Why it matters: The move underscores the broader pressure facing the digital media industry and puts a spotlight on a company that failed to move quickly to address ways to boost revenues and manage expenses.
Of note: BuzzFeed News won multiple awards including a Pulitzer Prize. Journalists inside and outside the organization publicly expressed sadness that the respected news outlet was finished.
Details: In a memo to staff, CEO Jonah Peretti took a large part of the blame for the news division's downfall, writing that he over-invested in the business and relied too much on social media distribution.
- He pointed to other areas that he and his team mismanaged, "in particular, the integration process of BuzzFeed and Complex, and the unification of our two business organizations, should have been executed faster and better."
- Peretti said that BuzzFeed, the parent company of media outlets BuzzFeed News, HuffPost, Complex and Tasty, would cut its workforce by 15%. BuzzFeed News would begin its shutdown on Thursday, he said.
- BuzzFeed News has about 60 staffers, according to a source close to the matter. BuzzFeed and HuffPost will offer roles to some impacted BuzzFeed News staffers.
- Peretti added: "Moving forward, we will have a single news brand in HuffPost, which is profitable, with a loyal direct front page audience."
- The overall company cuts will affect around 180 people, including chief revenue officer Edgar Hernandez and chief operating officer Christian Baesler. BuzzFeed president Marcela Martin will take over revenue duties.
The big picture: Once a digital media darling, BuzzFeed has become a cautionary tale for its peers, largely for its decision to go public via a SPAC in 2021. When it listed, the company was worth more than $700 million.
- Simultaneous with that listing, BuzzFeed announced it acquired entertainment company Complex Networks.
- The stock fell 20% to 71 cents per share on Thursday. Its current market value is around $100 million.
- Thursday's layoffs are the latest in a string of mass job cuts across media over the past year, including multiple rounds of cuts at BuzzFeed.

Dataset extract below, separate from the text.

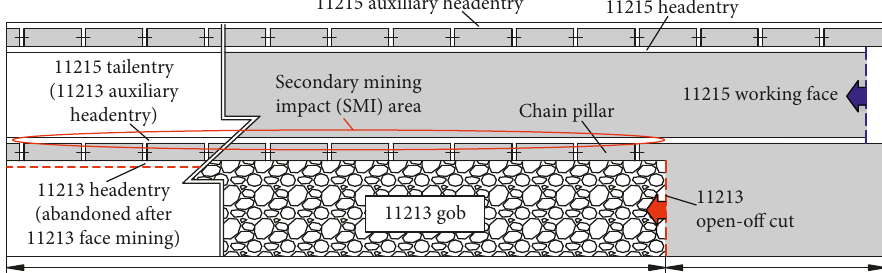
Figure 3: Layout of the working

It offered voluntary buyouts to about one-third of the 100 news division employees last year.
- Digital media publication Insider announced layoffs of 10% of its staff earlier on Thursday, according to a memo obtained by Axios.

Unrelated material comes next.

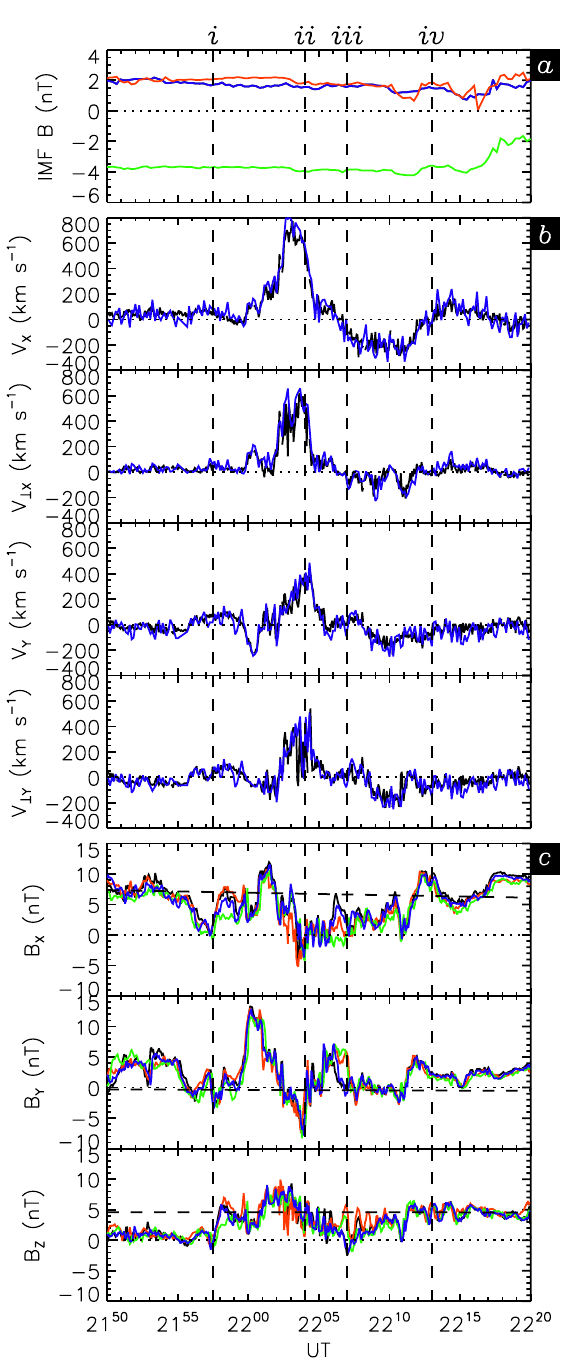
Fig. 3. Time series data from 21:50–22:20 UT on 14 August 2004. (a) The three GSM components of the lagged upstream IMF data from the ACE spacecraft: B X (blue), B Y (green), and B Z (red). (b) The X (top two panels) and Y (bottom two panels) GSM and mag- netic field perpendicular components of the ion flow as measured by the CIS instruments on two Cluster spacecraft (same colour coding as Fig. 1a). (c) The three GSM components of the magnetic field as measured by the FGM instrument on the four Cluster spacecraft (same colour coding as Fig. 1a). The vertical dashed lines indicate specific times of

What they're saying: Former and current BuzzFeed staffers lamented the loss of BuzzFeed News on Twitter.
- "BuzzFeed News deserved so much better, and has for a long time," tweeted Tom Namako, former deputy editor-in-chief at BuzzFeed News who left last year to join NBC News.
- "BuzzFeed News funneled venture capital into something genuinely very useful and necessary: High-quality reporting freely available for anyone to read. It was the envy of every reporter who entered journalism in the chaotic 2010s and didn't work there. What a loss," tweeted HuffPost senior reporter Alexander Kaufman.
The bottom line: The digital media era that BuzzFeed was the poster child for is long over.
Editor's note: This story has been updated to add more details.